Embattled Rob Ford just can’t seem to keep out of the limelight. The latest on the former crack-smoking, alcohol-imbibing, rehabbed Toronto mayor — who is currently running for a city council seat — is that he’s been kicked out of three different voter polling places and accused of illegal campaigning.
Mr. Ford, by law, isn’t allowed to remain at any places of voting outside of Ward 2, where he’s seeking a council seat. But on three consecutive days last week, Mr. Ford outright ignored requests to leave other polling site — including one in a letter from a city clerk that informed he was violating the Municipal Elections Act, The Star reported.
Mr. Ford, meanwhile, said he was only trying to get voters “safely” to the polling station and is supporting his brother Doug Ford’s mayoral run, The Star reported.

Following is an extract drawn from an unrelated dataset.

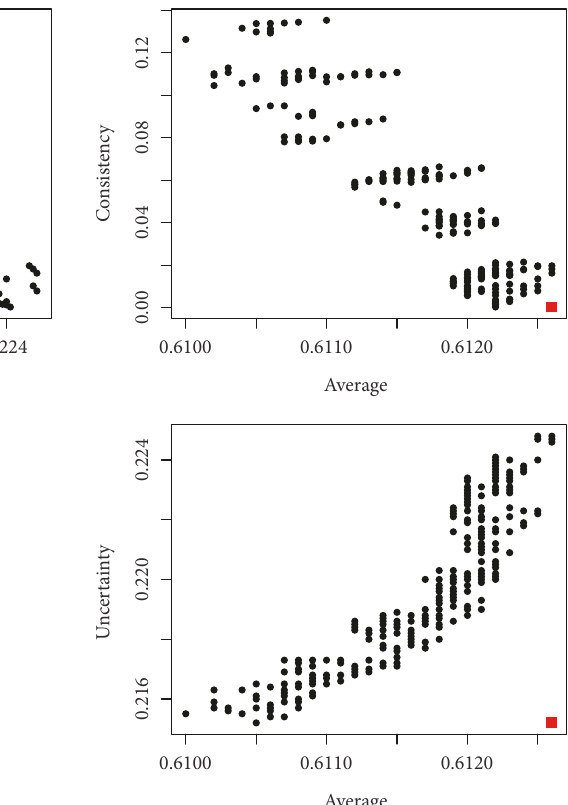
Figure 5: Pairwise scatterplotsof PhaseI Paretofront. The square symbol in eachplot representsthe Utopia point, whereboth criteria achieve their optimal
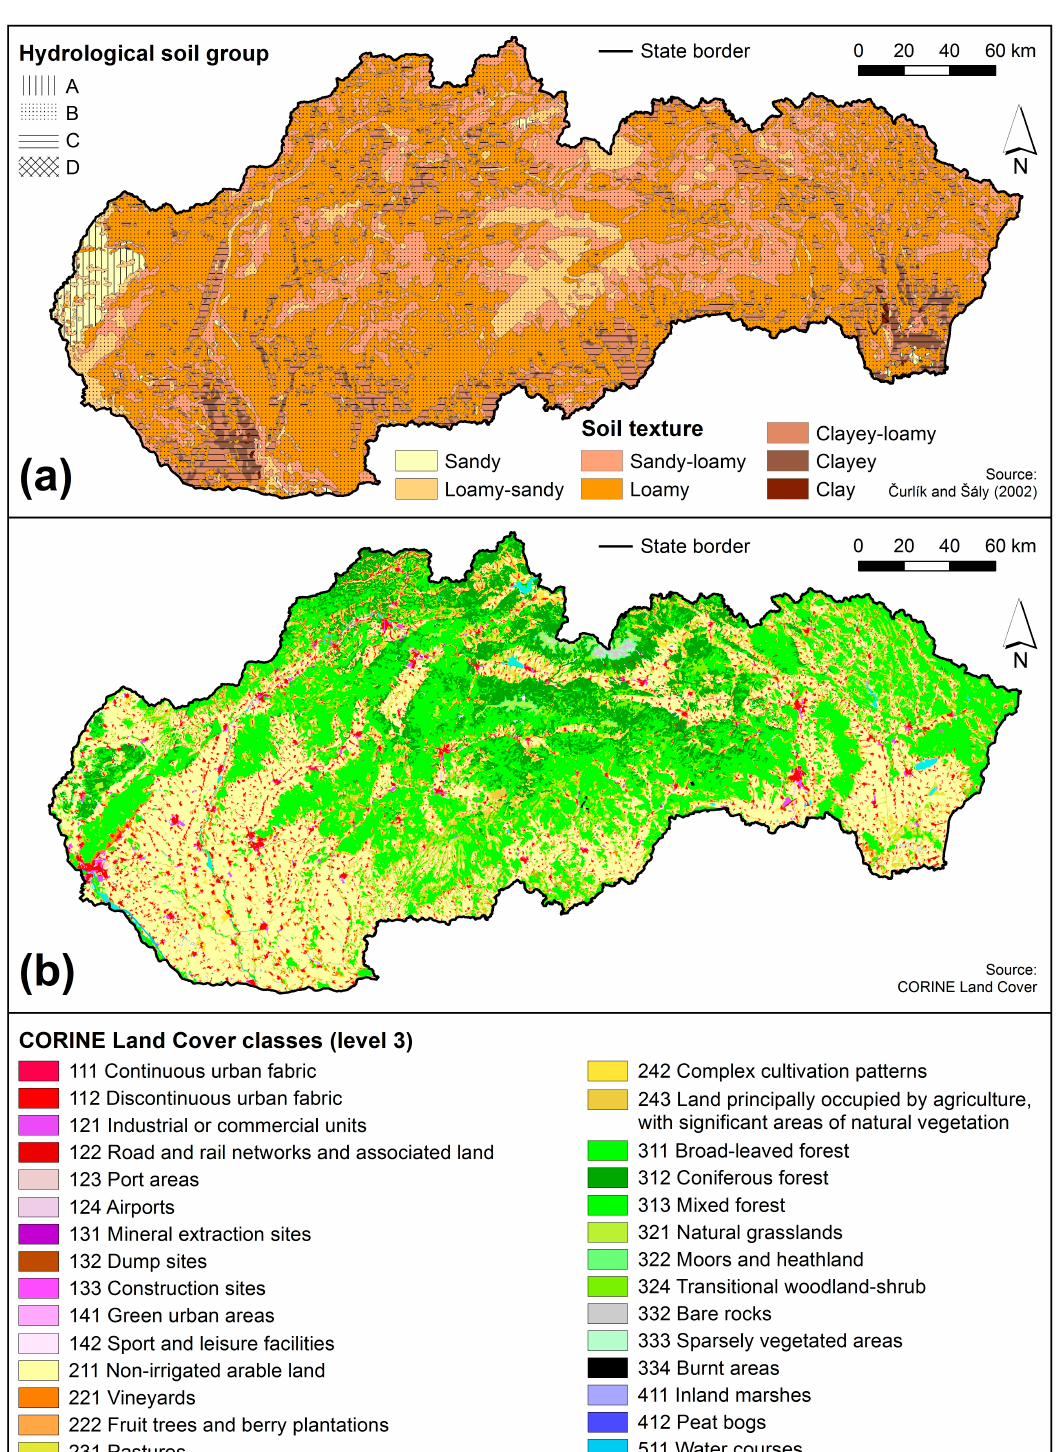
Figure 5. Soil texture and hydrological soil groups ( a ), CORINE land cover classes (2018) ( b ).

He said in a brief statement reported by The Star: “I’m going to go and I’m going to help people vote. That is what my job is. People want a lift, so I drop people off.”

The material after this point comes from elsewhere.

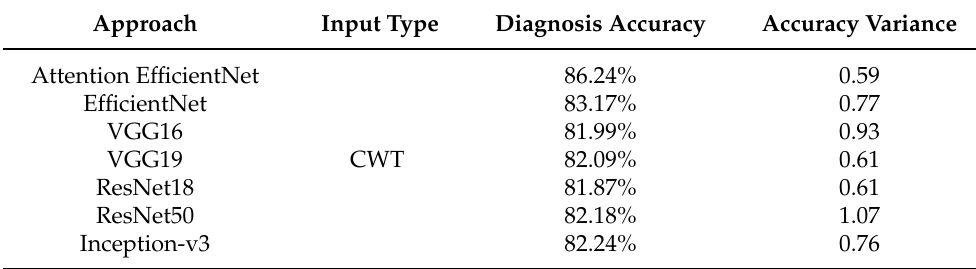
Table 8. Performance of different comparison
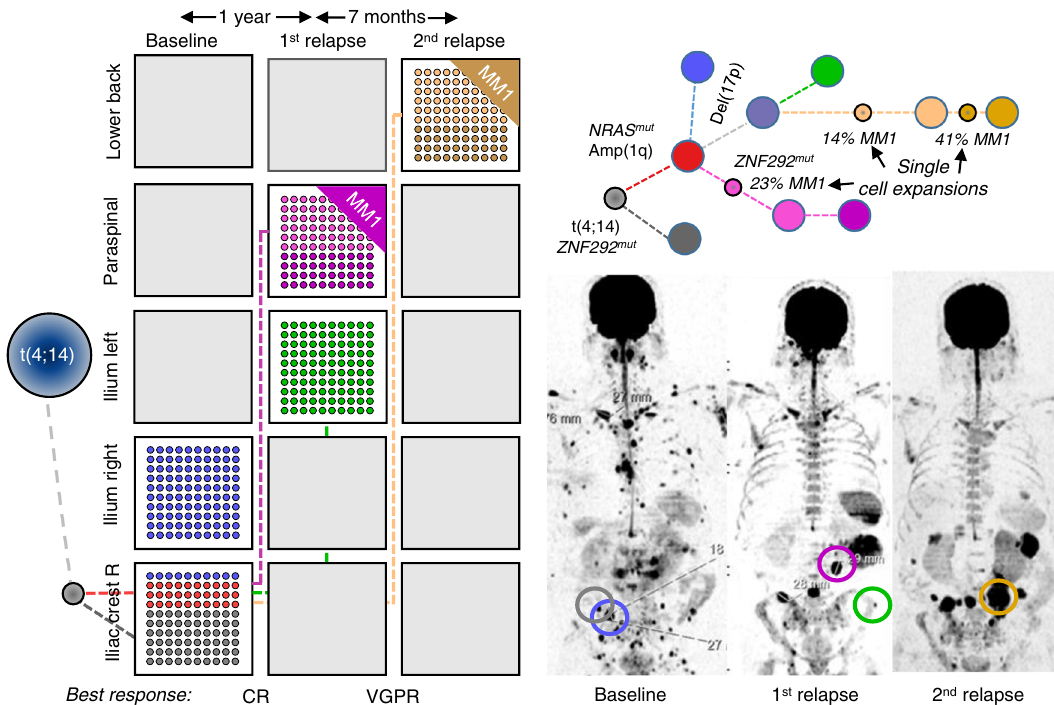
“ green ” branch are interconnected by a pink and green dashed line, respectively. Knownmyelomadriversaremarkedinbold.Thetreeisalignedwiththefunctional imaging plots and as such, the length of branches does not indicate the extent of subclonal differences. A timeline of treatment and sampling alongside a detailed mockoncogenetictreeisshowninSuppl.Fig.25.VGPRverygoodpartialremission, CR complete remission. Source data are provided as a Source Data fi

City officials said he wasn’t just giving people a ride, and his presence at the polling sites was against the law.
“There was no evidence the mayor was campaigning on the site or telling people how to vote,” City of Toronto spokeswoman Jackie DeSouza, said in the Star. “However, only electors, election staff and scrutineers are permitted in the voting place, so he was asked to leave.”

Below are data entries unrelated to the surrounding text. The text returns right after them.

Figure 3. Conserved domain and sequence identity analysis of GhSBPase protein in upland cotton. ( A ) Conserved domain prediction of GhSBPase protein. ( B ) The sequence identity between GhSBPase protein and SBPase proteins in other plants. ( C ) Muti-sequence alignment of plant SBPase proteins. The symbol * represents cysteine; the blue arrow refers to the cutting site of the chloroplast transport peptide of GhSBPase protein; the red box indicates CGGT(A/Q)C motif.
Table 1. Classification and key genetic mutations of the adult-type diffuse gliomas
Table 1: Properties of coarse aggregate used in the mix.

This is the first time in city history that a mayor has been booted from a polling place — never mind three over three consecutive days, The Star reported.
“I’m pretty sure we can chalk this one up as another first for the Ford mayoralty,” Ryerson University politics professor Myer Siemiatycki said to The Star. “There is no precedent for this kind of thing.”
Mr. Siemiatycki also said that Mr. Ford was spending considerable time posing for pictures with voters at the sites and that goes above and beyond his claim that he was simply trying to safely transport them to the polling stations.
“[That] crosses the line and goes beyond just dropping off voters,” he said, The Star reported.
Mr. Ford was recently diagnosed with a rare form of cancer and is undergoing chemotherapy treatment.